§ **PASSAGE**:

Psychometrics offers huge numbers of statistical predictors. In my huble opinion, it is not a pseudoscience, however, it is not an exact science, so the results are cosequently limited.
Economics is a pseudoscience

Economics is criticized as a pseudoscience, and the reasons go deep. It is a discipline that aims to explain and predict the behavior of economies, yet it often falls short of scientific standards. The flaws are not minor – they cut to the heart of its claims to legitimacy.
Economics lacks predictive power
A true science relies on its ability to predict outcomes with accuracy. Physics can predict planetary motion. Chemistry can forecast reactions under specific conditions. Economics? It struggles. Major economic crises, such as the 2008 financial meltdown, blindsided most mainstream economists. Forecasts on GDP growth (notably of the BRICS), inflation, or market behavior are frequently wrong, sometimes laughably so.
This isn’t just bad luck. The problem lies in the unpredictable nature of human behavior and the sheer complexity of global markets. Economists attempt to use models that rely on simplifications, yet these simplifications fail to capture the messy realities of human decision-making. If a field cannot consistently predict its subject matter, can it really be called a science?
Unrealistic assumptions
At the core of many economic models are assumptions that range from simplistic to absurd. Humans are assumed to act rationally, seeking to maximize their utility. Markets are assumed to be efficient, with perfect information available to all participants. These ideas sound tidy on paper, but they bear little resemblance to how people actually behave.
In reality, people make emotional, irrational decisions. They act on incomplete information, fall prey to cognitive biases, and are often driven by social and cultural influences that economists barely account for. The result? Models built on these assumptions frequently collapse under real-world conditions. They describe a theoretical world that doesn’t exist.

§ **LISTED RECORDS**:
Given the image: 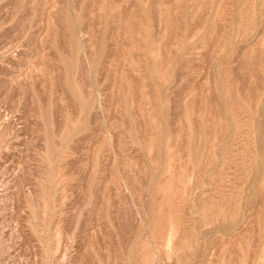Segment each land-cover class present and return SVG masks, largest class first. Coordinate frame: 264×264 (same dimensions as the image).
Segmentation results:
<instances>
[{
	"label": "rangeland",
	"instance_id": "obj_1",
	"mask_svg": "<svg viewBox=\"0 0 264 264\" xmlns=\"http://www.w3.org/2000/svg\"><path fill=\"white\" fill-rule=\"evenodd\" d=\"M0 264H264V0H0Z\"/></svg>",
	"mask_w": 264,
	"mask_h": 264
}]
</instances>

§ **CHALLENGE**:
Please answer these questions from the passage on economics as a pseudoscience, one line each:
1. Which financial crisis does the passage say blindsided most mainstream economists?
2. What does the passage say physics can predict?
3. In many economic models, what are markets assumed to be?
The entries play no part in this exercise.

§ **REPLY TO THE EXERCISE**:
1. The 2008 financial meltdown.
2. Planetary motion.
3. Efficient, with perfect information available to all participants.